Source records
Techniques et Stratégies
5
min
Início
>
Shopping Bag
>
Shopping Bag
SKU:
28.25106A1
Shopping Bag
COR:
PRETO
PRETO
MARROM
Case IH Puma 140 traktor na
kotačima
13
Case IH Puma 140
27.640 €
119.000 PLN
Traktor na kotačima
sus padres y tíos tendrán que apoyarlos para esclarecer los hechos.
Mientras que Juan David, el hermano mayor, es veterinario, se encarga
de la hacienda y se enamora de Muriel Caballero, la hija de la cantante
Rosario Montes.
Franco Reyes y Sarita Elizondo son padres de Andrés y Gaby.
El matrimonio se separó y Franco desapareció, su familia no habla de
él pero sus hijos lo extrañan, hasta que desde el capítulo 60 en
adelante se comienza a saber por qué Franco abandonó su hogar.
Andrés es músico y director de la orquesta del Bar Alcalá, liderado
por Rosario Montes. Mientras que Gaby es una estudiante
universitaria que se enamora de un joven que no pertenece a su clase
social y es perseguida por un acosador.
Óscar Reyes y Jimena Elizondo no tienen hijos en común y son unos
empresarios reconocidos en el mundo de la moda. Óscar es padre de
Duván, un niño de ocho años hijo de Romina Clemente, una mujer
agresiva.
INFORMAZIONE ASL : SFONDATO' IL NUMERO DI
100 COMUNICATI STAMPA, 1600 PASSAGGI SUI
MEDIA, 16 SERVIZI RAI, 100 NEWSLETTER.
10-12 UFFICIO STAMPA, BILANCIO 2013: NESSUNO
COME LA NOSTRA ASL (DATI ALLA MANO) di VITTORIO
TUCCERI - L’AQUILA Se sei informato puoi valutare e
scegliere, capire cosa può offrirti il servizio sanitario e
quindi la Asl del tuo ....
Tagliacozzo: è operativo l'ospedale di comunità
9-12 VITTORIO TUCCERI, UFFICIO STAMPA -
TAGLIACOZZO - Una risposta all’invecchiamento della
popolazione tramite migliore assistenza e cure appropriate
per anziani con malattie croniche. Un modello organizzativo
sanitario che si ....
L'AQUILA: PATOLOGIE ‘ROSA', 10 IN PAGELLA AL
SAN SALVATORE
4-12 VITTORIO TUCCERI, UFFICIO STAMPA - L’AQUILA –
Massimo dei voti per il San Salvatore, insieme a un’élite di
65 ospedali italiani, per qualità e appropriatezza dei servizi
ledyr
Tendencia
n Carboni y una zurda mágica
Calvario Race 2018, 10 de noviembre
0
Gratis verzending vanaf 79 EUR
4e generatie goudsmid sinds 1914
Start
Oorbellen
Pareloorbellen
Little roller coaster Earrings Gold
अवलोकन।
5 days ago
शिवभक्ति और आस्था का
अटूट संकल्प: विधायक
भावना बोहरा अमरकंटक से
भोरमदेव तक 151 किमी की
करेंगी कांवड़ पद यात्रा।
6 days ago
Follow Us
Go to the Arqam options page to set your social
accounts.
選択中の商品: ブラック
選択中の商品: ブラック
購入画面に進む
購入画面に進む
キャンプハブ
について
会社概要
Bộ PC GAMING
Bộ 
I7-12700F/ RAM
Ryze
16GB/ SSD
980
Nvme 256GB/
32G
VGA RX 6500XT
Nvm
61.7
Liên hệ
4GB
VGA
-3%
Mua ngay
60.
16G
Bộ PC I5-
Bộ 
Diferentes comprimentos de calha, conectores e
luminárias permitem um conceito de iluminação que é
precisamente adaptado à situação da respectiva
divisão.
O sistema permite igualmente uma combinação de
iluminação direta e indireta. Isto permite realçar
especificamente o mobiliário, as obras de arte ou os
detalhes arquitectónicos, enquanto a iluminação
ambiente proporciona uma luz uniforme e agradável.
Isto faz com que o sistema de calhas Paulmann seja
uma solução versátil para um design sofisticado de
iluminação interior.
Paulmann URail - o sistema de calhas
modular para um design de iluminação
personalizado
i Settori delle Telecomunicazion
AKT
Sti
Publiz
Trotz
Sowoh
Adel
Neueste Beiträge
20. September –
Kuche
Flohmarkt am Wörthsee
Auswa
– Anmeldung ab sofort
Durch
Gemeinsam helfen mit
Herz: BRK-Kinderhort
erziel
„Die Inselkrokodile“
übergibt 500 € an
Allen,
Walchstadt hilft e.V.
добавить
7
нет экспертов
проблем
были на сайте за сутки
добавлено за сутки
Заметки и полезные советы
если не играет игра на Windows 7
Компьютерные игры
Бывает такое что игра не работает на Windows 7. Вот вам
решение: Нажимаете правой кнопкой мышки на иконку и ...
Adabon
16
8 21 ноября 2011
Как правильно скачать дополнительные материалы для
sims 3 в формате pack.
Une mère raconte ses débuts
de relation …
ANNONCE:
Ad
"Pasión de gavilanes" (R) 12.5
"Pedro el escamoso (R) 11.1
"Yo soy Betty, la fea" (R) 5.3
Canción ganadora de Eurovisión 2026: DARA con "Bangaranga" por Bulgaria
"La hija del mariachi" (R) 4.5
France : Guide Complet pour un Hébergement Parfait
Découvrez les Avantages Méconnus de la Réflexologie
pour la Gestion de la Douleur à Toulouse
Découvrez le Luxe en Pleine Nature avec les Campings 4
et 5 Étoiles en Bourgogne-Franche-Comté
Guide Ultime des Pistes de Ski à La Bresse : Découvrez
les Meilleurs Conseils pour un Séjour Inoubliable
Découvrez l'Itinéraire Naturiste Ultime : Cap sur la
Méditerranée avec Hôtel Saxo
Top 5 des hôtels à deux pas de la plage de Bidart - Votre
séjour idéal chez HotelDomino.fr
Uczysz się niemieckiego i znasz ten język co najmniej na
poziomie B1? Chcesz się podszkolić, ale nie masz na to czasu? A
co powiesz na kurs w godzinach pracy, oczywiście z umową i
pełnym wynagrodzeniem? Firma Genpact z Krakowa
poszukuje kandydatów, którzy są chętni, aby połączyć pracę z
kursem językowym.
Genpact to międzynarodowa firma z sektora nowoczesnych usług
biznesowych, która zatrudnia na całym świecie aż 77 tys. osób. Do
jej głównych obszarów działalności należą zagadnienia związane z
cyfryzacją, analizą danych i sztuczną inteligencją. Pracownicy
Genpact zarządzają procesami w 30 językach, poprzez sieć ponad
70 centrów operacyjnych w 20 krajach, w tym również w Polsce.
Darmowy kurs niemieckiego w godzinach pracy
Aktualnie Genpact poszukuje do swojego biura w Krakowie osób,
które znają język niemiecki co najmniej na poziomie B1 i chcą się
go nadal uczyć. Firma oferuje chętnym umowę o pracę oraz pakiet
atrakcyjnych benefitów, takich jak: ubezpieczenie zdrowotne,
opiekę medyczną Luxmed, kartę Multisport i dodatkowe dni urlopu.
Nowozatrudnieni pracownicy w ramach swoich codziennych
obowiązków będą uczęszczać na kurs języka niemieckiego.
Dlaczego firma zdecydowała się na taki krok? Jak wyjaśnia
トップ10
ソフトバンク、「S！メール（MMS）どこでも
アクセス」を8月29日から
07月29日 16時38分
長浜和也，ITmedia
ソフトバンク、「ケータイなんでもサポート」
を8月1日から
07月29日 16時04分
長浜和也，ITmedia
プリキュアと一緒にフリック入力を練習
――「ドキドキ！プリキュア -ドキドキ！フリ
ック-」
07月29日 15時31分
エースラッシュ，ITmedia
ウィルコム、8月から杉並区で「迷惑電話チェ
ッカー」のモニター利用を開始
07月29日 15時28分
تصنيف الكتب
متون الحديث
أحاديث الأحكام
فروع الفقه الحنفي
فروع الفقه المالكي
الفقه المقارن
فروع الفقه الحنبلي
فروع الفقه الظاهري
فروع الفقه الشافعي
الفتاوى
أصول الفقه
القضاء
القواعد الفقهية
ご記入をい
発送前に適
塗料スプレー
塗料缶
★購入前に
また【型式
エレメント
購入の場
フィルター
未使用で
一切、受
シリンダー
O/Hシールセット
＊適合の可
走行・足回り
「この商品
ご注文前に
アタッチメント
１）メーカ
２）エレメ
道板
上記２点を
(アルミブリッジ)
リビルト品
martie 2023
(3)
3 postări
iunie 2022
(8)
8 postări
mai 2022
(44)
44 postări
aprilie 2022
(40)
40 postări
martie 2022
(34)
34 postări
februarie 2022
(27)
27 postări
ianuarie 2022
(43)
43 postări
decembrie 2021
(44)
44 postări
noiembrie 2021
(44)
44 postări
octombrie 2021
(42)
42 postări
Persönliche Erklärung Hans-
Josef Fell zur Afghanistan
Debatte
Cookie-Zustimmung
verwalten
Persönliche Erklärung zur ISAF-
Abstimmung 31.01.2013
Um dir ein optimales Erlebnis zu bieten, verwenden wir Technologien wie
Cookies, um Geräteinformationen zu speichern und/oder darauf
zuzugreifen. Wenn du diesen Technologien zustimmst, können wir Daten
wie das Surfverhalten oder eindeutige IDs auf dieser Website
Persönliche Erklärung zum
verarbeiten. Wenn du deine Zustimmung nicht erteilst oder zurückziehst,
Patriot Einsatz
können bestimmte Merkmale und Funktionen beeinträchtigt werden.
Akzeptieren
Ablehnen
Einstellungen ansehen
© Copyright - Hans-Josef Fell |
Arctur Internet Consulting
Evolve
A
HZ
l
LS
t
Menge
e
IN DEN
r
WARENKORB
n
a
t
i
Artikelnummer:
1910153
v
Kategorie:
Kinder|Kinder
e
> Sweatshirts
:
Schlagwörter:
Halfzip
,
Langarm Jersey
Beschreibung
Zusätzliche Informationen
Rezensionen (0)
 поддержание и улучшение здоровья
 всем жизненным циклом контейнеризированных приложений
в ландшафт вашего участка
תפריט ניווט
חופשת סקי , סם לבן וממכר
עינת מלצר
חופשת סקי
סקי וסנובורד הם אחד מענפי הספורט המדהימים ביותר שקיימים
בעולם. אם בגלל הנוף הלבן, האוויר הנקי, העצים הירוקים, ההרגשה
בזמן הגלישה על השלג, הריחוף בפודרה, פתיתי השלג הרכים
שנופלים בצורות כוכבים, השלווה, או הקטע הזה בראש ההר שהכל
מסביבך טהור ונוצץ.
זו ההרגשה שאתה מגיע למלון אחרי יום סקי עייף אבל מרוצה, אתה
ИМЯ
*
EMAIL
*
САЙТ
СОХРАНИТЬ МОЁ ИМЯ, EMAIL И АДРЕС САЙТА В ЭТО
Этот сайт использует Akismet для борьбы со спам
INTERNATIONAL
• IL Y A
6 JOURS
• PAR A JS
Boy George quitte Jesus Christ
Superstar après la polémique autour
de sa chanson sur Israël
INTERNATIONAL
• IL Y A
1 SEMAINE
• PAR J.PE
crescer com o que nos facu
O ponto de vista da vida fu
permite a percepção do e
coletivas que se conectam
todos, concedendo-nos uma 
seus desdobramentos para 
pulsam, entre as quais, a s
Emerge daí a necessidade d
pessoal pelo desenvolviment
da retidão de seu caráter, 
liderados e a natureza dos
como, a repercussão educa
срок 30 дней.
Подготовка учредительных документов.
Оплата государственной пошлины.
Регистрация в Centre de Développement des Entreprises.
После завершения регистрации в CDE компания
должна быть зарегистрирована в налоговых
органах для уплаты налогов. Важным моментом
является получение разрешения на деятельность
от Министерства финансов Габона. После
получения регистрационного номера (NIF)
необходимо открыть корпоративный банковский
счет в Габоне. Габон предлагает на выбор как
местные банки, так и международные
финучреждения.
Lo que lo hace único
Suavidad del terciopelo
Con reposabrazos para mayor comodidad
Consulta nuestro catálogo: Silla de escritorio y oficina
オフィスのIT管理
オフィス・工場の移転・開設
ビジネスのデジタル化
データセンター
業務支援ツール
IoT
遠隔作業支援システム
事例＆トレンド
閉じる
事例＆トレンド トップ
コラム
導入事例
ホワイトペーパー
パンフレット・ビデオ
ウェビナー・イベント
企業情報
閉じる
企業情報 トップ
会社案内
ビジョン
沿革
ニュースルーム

__Your objective__:
A count is needed of the lines in this data that contain "сутки"; give the number and no other text.

__Exercise result__:
2